Although Mr Higgs was unable to confirm whether the nurses being trained had returned as yet, he said they were trained through a three or four-week programme on how to care for patients who have undergone organ transplant procedures.

“We have identified persons that we want in the unit itself and we’re just waiting for the finalisation and preparation for everything to be in place, particularly the theatre, to launch the programme.

“I don’t think that we will meet the timeline that we had set to have the first transplant done before the end of the year. I think it will be early in the new year. So within the first quarter of the new year, we should have our first patient transplanted.

We’re only doing kidney transplants from living donors, not from cadavers or people that leave their organs,” Mr Higgs said.

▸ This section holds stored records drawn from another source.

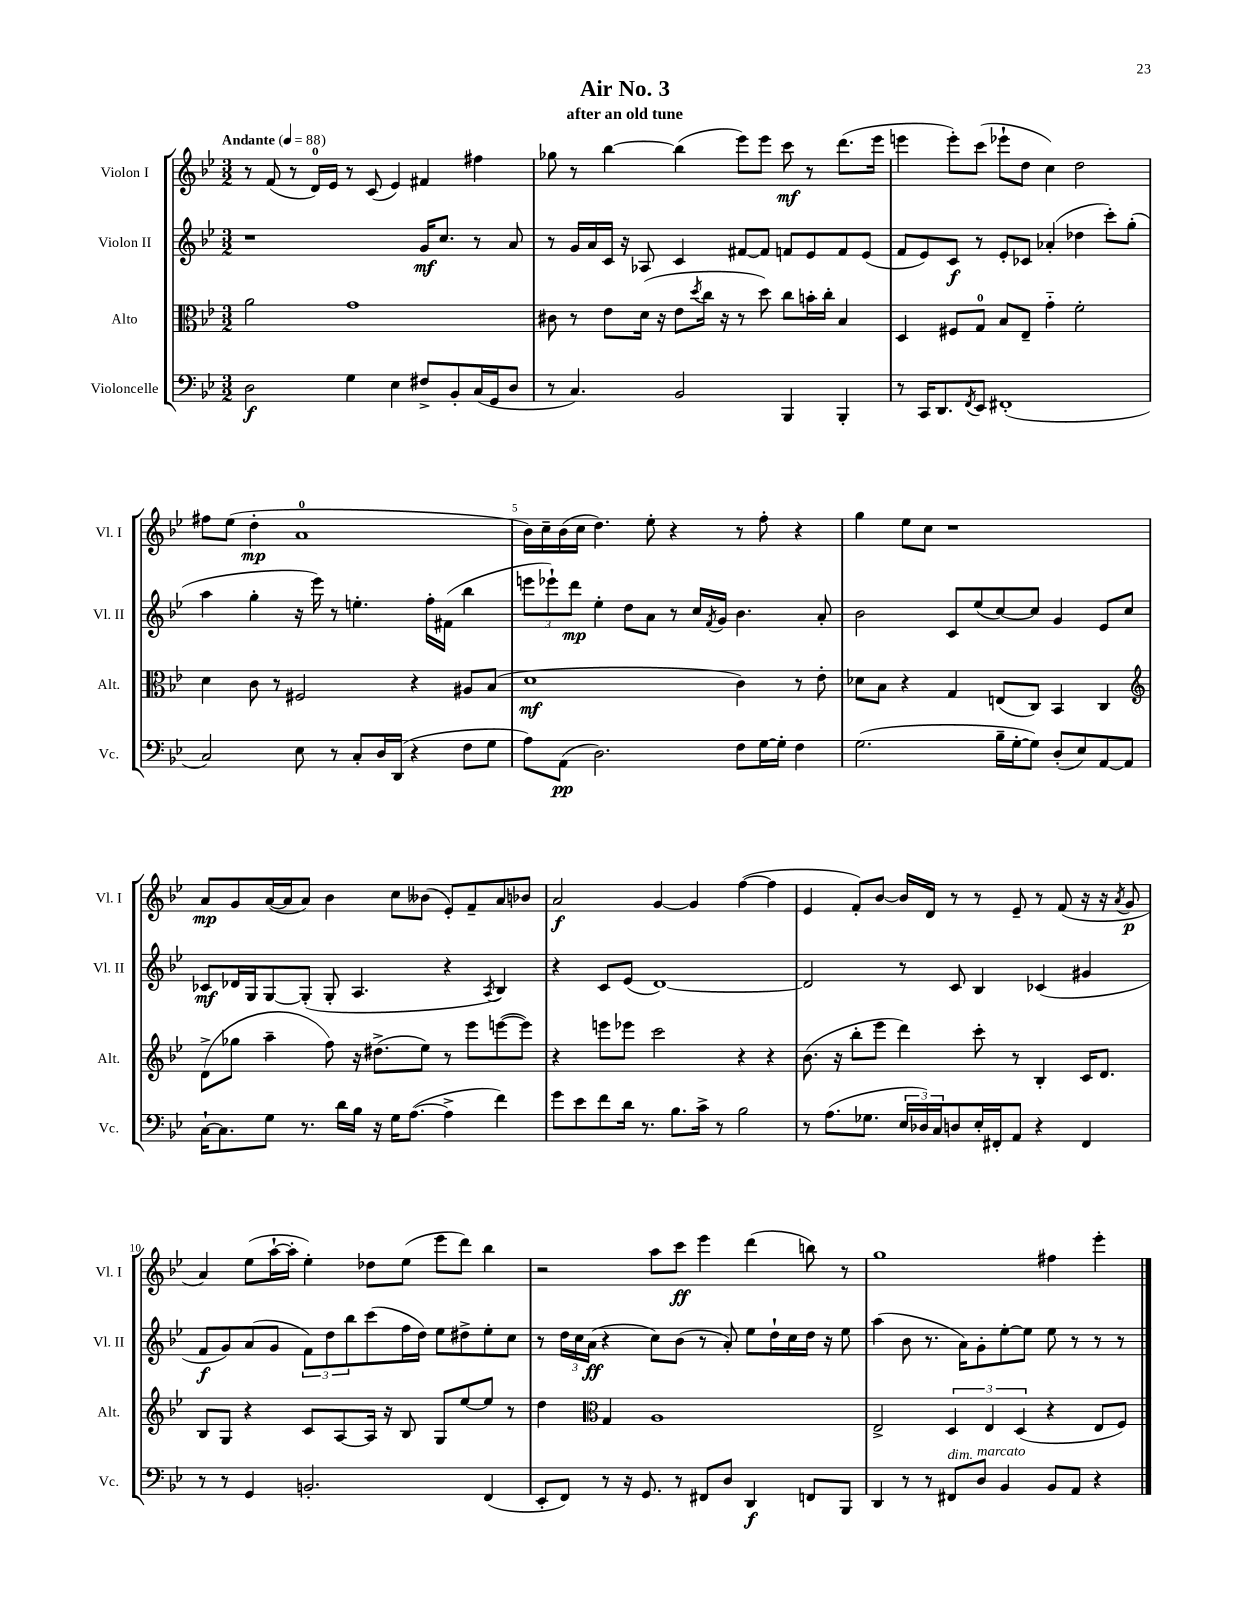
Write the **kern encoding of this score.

**kern	**kern	**kern	**kern
*staff4	*staff3	*staff2	*staff1
*clefF4	*clefC3	*clefG2	*clefG2
*k[b-e-]	*k[b-e-]	*k[b-e-]	*k[b-e-]
*M3/2	*M3/2	*M3/2	*M3/2
*MM88	*MM88	*MM88	*MM88
2D\	2a\	1r	8r
.	.	.	(8f/
.	.	.	8r
.	.	.	16d/LL)
.	.	.	16e-/JJ
4G\	1g	.	8r
.	.	.	(8c/
4E-\	.	.	4e-/)
8F#^/L	.	16g/LK	4f#/
.	.	8.cc/J	.
8BB-'/	.	.	.
(16C/L	.	8r	4ff#\
16GG/J	.	.	.
8D/J	.	8a/	.
=	=	=	=
8r	8c#\	8r	8gg-\
4.C/)	8r	16g/LL	8r
.	.	16a/	.
.	8e-\L	16c/JJ	[4bb-\
.	.	16r	.
.	(16d\Jk	8A-/	.
.	16r	.	.
2BB-/	8e-\L	4c/	(4bb-\]
.	8qdd/	.	.
.	16cc\Jk	.	.
.	16r	.	.
.	8r	[8f#/L	8eee-\L)
.	8dd\)	8f#/]J	8eee-\J
4BBB-/	8cc\L	8f/L	8ccc\
.	16b'\L	8e-/	8r
.	16cc'\JJ	.	.
4BBB-'/	4B-/	8f/	(8.ddd\L
.	.	(8e-/J	.
.	.	.	16eee-\Jk
=	=	=	=
8r	4D/	8f/L	4eee\
16CC/LK	.	8e-/)	.
8.DD/	.	.	.
.	8F#/L	8c/J	8eee'\L)
8qFF/	.	.	.
8EE-/J	8G/J	8r	(8ccc\J
(1FF#'	8B-/L	8e-'/L	8eee-`\L
.	8E-~/J	8c-/J	8dd\J
.	4g'~\	(4a-'/	4cc\)
.	2f'\	4dd-\	2dd\
.	.	8ccc'\L)	.
.	.	(8gg'\J	.
=	=	=	=
2C/)	4d\	4aa\	8ff#\L
.	.	.	(8ee-\J
.	8c\	4gg'\	4dd'\
.	8r	.	.
8E-\	2F#/	16r	1a
.	.	16eee-\)	.
8r	.	8r	.
8C'/L	.	4.ee'\	.
16D/L	.	.	.
(16DD/JJ	.	.	.
4r	4r	.	.
.	.	16ff'\LL	.
.	.	(16f#\JJ	.
8F\L	8A#/L	4bb-\	.
8G\J	(8B-/J	.	.
=	=	=	=
8A\L)	1d	12eee\L	16b-\LL)
.	.	.	16cc~\
.	.	12eee-`\)	.
(8AA\J	.	.	(16b-\
.	.	12ddd\J	.
.	.	.	16cc\JJ
2.D\)	.	4ee-'\	4.dd\)
.	.	8dd\L	.
.	.	8a\J	8ee-'\
.	.	8r	4r
.	.	16cc/LL	.
.	.	8qf/	.
.	.	16g/JJ	.
8F\L	4c\)	4.b-\	8r
[16G\L	.	.	8ff'\
16G'\]JJ	.	.	.
4F\	8r	.	4r
.	8e-'\	8a'/	.
=	=	=	=
(2.G\	8d-\L	2b-\	4gg\
.	8B-\J	.	.
.	4r	.	8ee-\L
.	.	.	8cc\J
.	4G/	8c/L	1r
.	.	(8ee-/	.
16B-~\LL	(8E/L	[8cc/)	.
[16G'\J	.	.	.
8G\]J)	8C/J)	8cc/]J	.
(8D'/L	4BB-/	4g/	.
8E-/)	.	.	.
[8AA/	4C/	8e-/L	.
8AA/]J	.	8cc/J	.
=	=	=	=
*	*clefG2	*	*
[16C`\LK	(8d^\L	8c-/L	8a/L
8.C\]	.	.	.
.	8gg-\J	16d-/L	8g/
.	.	16G/J	.
8G\J	4aa~\	[8G/	([16a/L
.	.	.	16a/]J
8.r	.	(8G'/]J	8a/J)
.	8ff\)	8G'/	4b-\
16d\LL	.	.	.
16B-\JJ	16r	4.A/	.
16r	(8.dd#^\L	.	.
16G\LK	.	.	8cc\L
([8.A\J	.	.	.
.	8ee-\J)	.	(8b--\J
4A^\]	8r	4r	8e-'/L)
.	8eee-\L	.	8f~/
.	.	8qA/	.
4f\)	([8eee\	4B-/)	8a/
.	8eee\]J)	.	8b-/J
=	=	=	=
8g\L	4r	4r	2a/
8e-\	.	.	.
8f\	8eee\L	8c/L	.
16d\Jk	8eee-\J	(8e-/J	.
8.r	.	.	.
.	2ccc\	[1d)	[4g/
8.B-\L	.	.	.
.	.	.	4g/]
16c^\Jk	.	.	.
8r	.	.	.
2B-\	4r	.	([4ff\
.	4r	.	4ff\]
=	=	=	=
8r	(8.b-\	2d/]	4e-/
(8.A\L	.	.	.
.	16r	.	.
.	8bb-'\L	.	8f'/L)
8.G-\J	.	.	.
.	8eee-\J	.	[8b-/J
24E-/LL	4ddd\)	8r	16b-/]LL
24D-/)	.	.	.
.	.	.	16d/JJ
24C/J	.	.	.
8D/	.	8c/	8r
16E-'/L	8ccc'\	4B-/	8r
16FF#'/J	.	.	.
8AA/J	8r	.	8e-~/
4r	4B-'/	(4c-/	8r
.	.	.	(8f/
4FF#/	16c/LK	4g#/	16r
.	8.d/J	.	16r
.	.	.	8qa/
.	.	.	8g/
=	=	=	=
8r	8B-/L	8f/L	4a/)
8r	8G/J	8g/)	.
4GG/	4r	(8a/	(8ee-\L
.	.	8g/J	[16aa`\L
.	.	.	16aa'\]JJ
2.BB'/	8c/L	12f\L)	4ee-'\)
.	.	12dd\	.
.	[8A/	.	.
.	.	12bb-\	.
.	16A/]Jk	(8ccc\	8dd-\L
.	16r	.	.
.	8B-/	16ff\L	(8ee-\J
.	.	16dd\JJ)	.
.	8G/L	8ee-\L	8eee-\L
.	[8ee-/	8dd#^\	8ddd\J)
(4FF/	8ee-/]J	8ee-'\	4bb-\
.	8r	8cc\J	.
=	=	=	=
8EE-'/L	4dd\	8r	2r
8FF/J)	.	24dd\LL	.
.	.	24cc\	.
.	.	(24a\JJ	.
*	*clefC3	*	*
8r	4G/	4r	.
16r	.	.	.
8.GG/	.	.	.
.	1A	8cc\L)	8aa\L
8r	.	(8b-\J	8ccc\J
8FF#/L	.	8r	4eee-\
8D/J	.	8a'/)	.
4DD/	.	8ee-\L	(4ddd\
.	.	16dd`\L	.
.	.	16cc\	.
8FF/L	.	16dd\JJ	8bb\)
.	.	16r	.
8BBB-/J	.	8ee-\	8r
=	=	=	=
4DD/	2E-^/	(4aa\	1gg
8r	.	8b-\	.
8r	.	8.r	.
8FF#/L	6D/	.	.
.	.	16a\LK)	.
8D/J	.	8g'\	.
.	6E-/	.	.
4BB-/	.	[8ee-'\	.
.	(6D/	.	.
.	.	8ee-\]J	.
8BB-/L	4r	8ee-\	4ff#\
8AA/J	.	8r	.
4r	8E-/L	8r	4eee-'\
.	8F/J)	8r	.
==	==	==	==
*-	*-	*-	*-
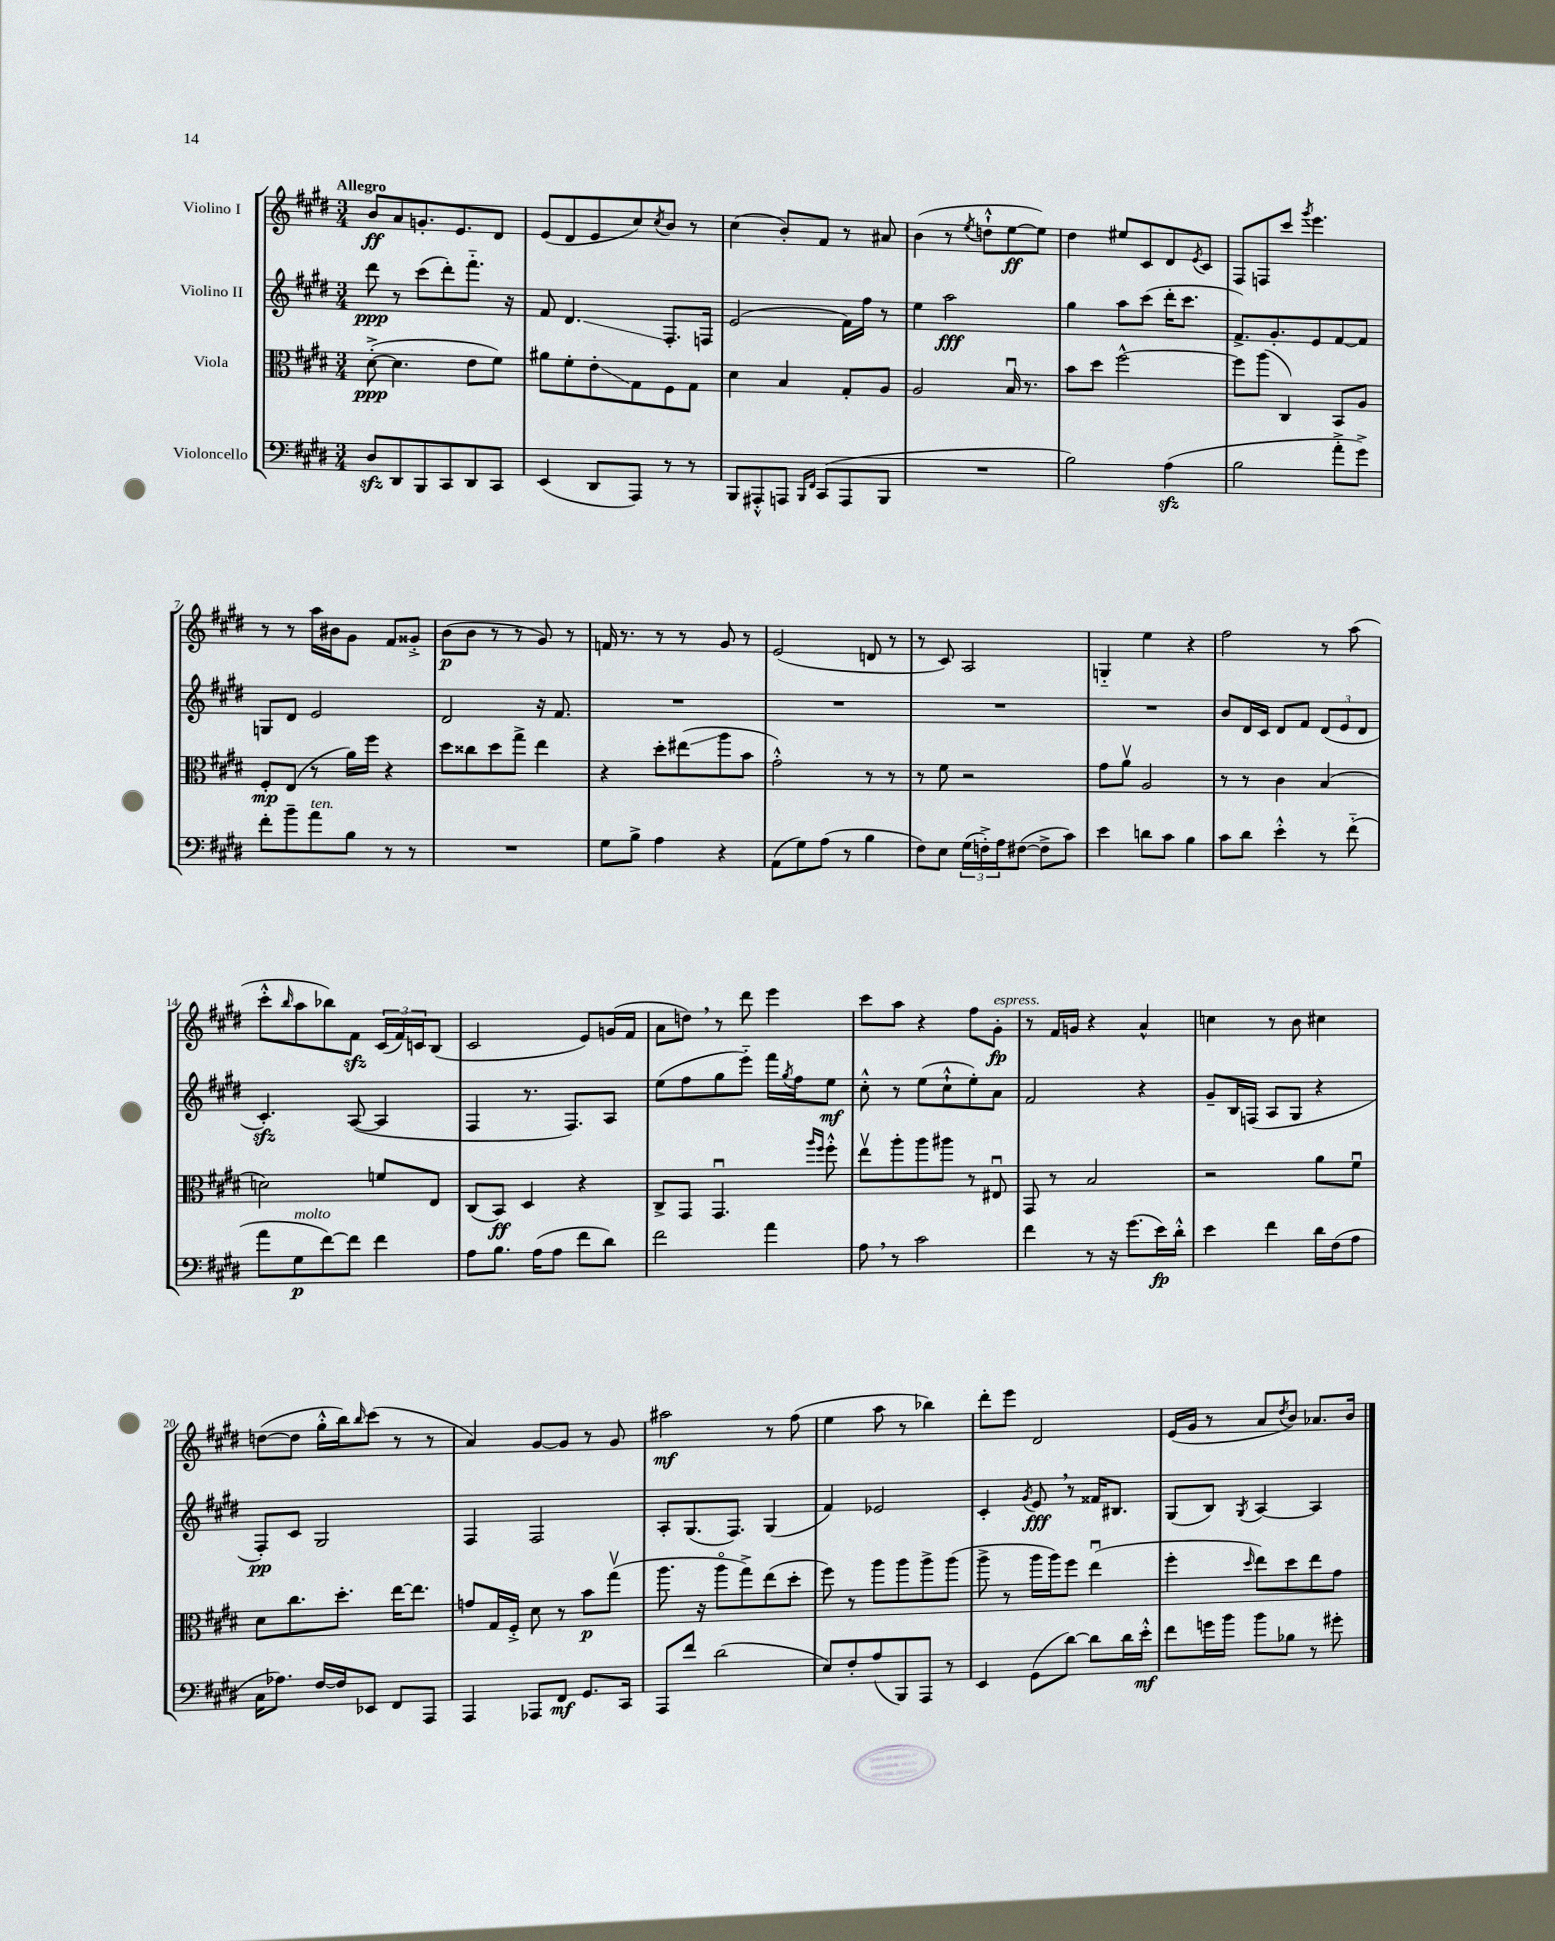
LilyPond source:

<<
\new StaffGroup <<
\new Staff = "s0" \with { instrumentName = "Violino I" } {
    \clef treble \key e \major \numericTimeSignature \time 3/4 \tempo "Allegro"
    b'8\ff a'8 g'8.-. e'8. dis'8 |
    e'8( dis'8 e'8 cis''8) \acciaccatura { cis''8 } b'8 r8 |
    cis''4( b'8-.) fis'8 r8 ais'8 |
    b'4( r8 \acciaccatura { e''8 } d''8-!-^ e''8~\ff e''8) |
    dis''4 eis''8 cis'8 dis'8 \acciaccatura { e'8 } cis'8 |
    fis8 f8 cis'''8 \acciaccatura { gis'''8 } e'''4. |
    r8 r8 a''16 bis'16 gis'8 fis'8 gisis'8-.-> |
    b'8\p( b'8 r8 r8 gis'8) r8 |
    f'16 r8. r8 r8 gis'8 r8 |
    e'2( d'8 r8 |
    r8 cis'8) a2 |
    g4-_ e''4 r4 |
    fis''2 r8 a''8( |
    cis'''8-.-^ \grace { b''16 } a''8 bes''8) fis'8\sfz \tuplet 3/2 { cis'16( fis'16) c'16 } b8( |
    cis'2 e'8) g'16( fis'16 |
    a'8 d''8) \breathe r8 dis'''8 e'''4 |
    cis'''8 a''8 r4 fis''8 gis'8-.\fp^\markup { \italic "espress." } |
    r8 fis'16 g'16 r4 a'4-^ |
    c''4 r8 b'8 cis''4 |
    d''8~( d''8 gis''16-.-^ b''16) \grace { b''16 } cis'''8( r8 r8 |
    a'4) gis'8~ gis'8 r8 gis'8 |
    ais''2\mf r8 fis''8( |
    e''4 a''8 r8 bes''4) |
    dis'''8-. e'''8 dis'2 |
    e'16( gis'16 r8 a'8 \acciaccatura { dis''8 } b'8) aes'8. b'16 \bar "|." |
}
\new Staff = "s1" \with { instrumentName = "Violino II" } {
    \clef treble \key e \major \numericTimeSignature \time 3/4
    dis'''8\ppp r8 cis'''8( dis'''8-.) fis'''8.-_ r16 |
    fis'8 dis'4.\glissando fis8.-. f16 |
    e'2( fis'16) fis''16 r8 |
    e''4 a''2\fff |
    gis''4 a''8 cis'''8( dis'''16-. cis'''8. |
    fis'8.->) gis'8.-. e'8 fis'8~ fis'8 |
    g8 dis'8 e'2 |
    dis'2 r16 fis'8. |
    R2. |
    R2. |
    R2. |
    R2. |
    b'8 dis'16 cis'16 dis'8 fis'8 \tuplet 3/2 { dis'8( e'8 dis'8 } |
    cis'4.-.\sfz) a8~( a4 |
    fis4 r8. fis8.) a8 |
    e''8( fis''8 gis''8 e'''8-_) fis'''16 \acciaccatura { gis''8 } fis''16 e''8\mf |
    cis''8-.-^ r8 e''8( cis''8-!-^ e''8-.) a'8 |
    fis'2 r4 |
    gis'8-- b16 f16( a8 gis8 r4 |
    fis8-.\pp) cis'8 gis2 |
    fis4 fis2 |
    a8-. gis8.( fis8.) gis4( |
    fis'4) ees'2 |
    cis'4-. \acciaccatura { gis'8 } e'8\fff \breathe r8 fisis'16 bis8. |
    gis8( b8) \acciaccatura { gis8 } a4~ a4 \bar "|." |
}
\new Staff = "s2" \with { instrumentName = "Viola" } {
    \clef alto \key e \major \numericTimeSignature \time 3/4
    dis'8~-.->\ppp( dis'4. e'8 fis'8) |
    ais'8 fis'8-. e'8-.\glissando gis8 fis8 gis8 |
    dis'4 b4 gis8-. a8 |
    a2 b16\downbow r8. |
    b'8 dis''8 fis''2~-^ |
    fis''8 a''8( cis4) b,8 a8 |
    fis8-.\mp e8( r8 a'16) fis''16 r4 |
    dis''8 cisis''8 dis''8 gis''8-> e''4 |
    r4 dis''8-. eis''8\glissando( a''8 b'8 |
    gis'2-.-^) r8 r8 |
    r8 fis'8 r2 |
    gis'8 a'8\upbow a2 |
    r8 r8 cis'4 b4( |
    d'2) f'8 e8 |
    cis8( b,8\ff) dis4 r4 |
    cis8-> gis,8 gis,4.\downbow \grace { a''16 fis''16 } fis''8-.-^ |
    e''8\upbow a''8-. a''8 ais''8 r8 eis8\downbow |
    gis,8 r8 b2 |
    r2 a'8 fis'8\downbow |
    dis'8 cis''8. dis''8.-. e''16~ e''8. |
    g'8 gis16 fis16-.-> dis'8 r8 b'8\p gis''8\upbow( |
    a''8. r16 a''8\flageolet gis''8->) e''8( dis''8-. |
    fis''8) r8 a''8 a''8 a''8-> a''8( |
    a''8-> r8 a''16 a''16) fis''8 e''4\downbow( |
    fis''4-. \grace { dis''16 } e''8) dis''8 e''8 gis'8 \bar "|." |
}
\new Staff = "s3" \with { instrumentName = "Violoncello" } {
    \clef bass \key e \major \numericTimeSignature \time 3/4
    dis8\sfz dis,8 b,,8 cis,8 dis,8 cis,8 |
    e,4( dis,8 a,,8) r8 r8 |
    b,,8 ais,,8-.-^ a,,8 \grace { b,,16 fis,16 } cis,8( a,,8 b,,8 |
    R2. |
    b2) a4\sfz( |
    b2 a'8-.-> gis'8->) |
    fis'8-. b'8-- a'8^\markup { \italic "ten." } b8 r8 r8 |
    R2. |
    gis8 b8-> a4 r4 |
    a,8( gis8) a8( r8 b4 |
    fis8) e8 \tuplet 3/2 { gis16( f16-.->) a16 } fis8~( fis8-> cis'8) |
    e'4 d'8 cis'8 b4 |
    cis'8 dis'8 e'4-.-^ r8 fis'8-_( |
    a'8 gis8\p^\markup { \italic "molto" } fis'8~) fis'8 fis'4 |
    a8 b8. a16( a8 fis'8 dis'8) |
    fis'2 a'4 |
    a8 \breathe r8 cis'2 |
    fis'4 r8 r16 gis'8.( e'16\fp) dis'16-.-^ |
    e'4 fis'4 dis'16 fis16( a8 |
    cis16 aes8.) fis16~ fis16 ees,8 fis,8 a,,8 |
    a,,4 aes,,8 fis,8\mf gis,8. cis,16 |
    a,,8 fis'8 dis'2( |
    e8) fis8-. a8( b,,8) a,,8 r8 |
    e,4 gis,8( dis'8~) dis'8 dis'16 e'16-.-^\mf |
    fis'8 g'16 b'16 b'8 bes8 r8 gis'8-. \bar "|." |
}
>>
>>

In June, Health and Wellness Minister Dr Michael Darville said the government expected to launch the Bahamas National Organ Transplant Programme before the end of this year.

During his Budget contribution on June 20, he said as officials determine what is required to execute and sustain the programme, kidney transplants from live donors to improve the quality of life for haemodialysis patients will be the first performed through the programme.

This initiative is expected to reduce the ministry’s cost for the current public haemodialysis programme where more than 600 public patients receive treatment,” Dr Darville said.

“We have also collaborated with partners in Cuba for guidance on the implementation of such a programme and expect to launch this programme before the end of this year.”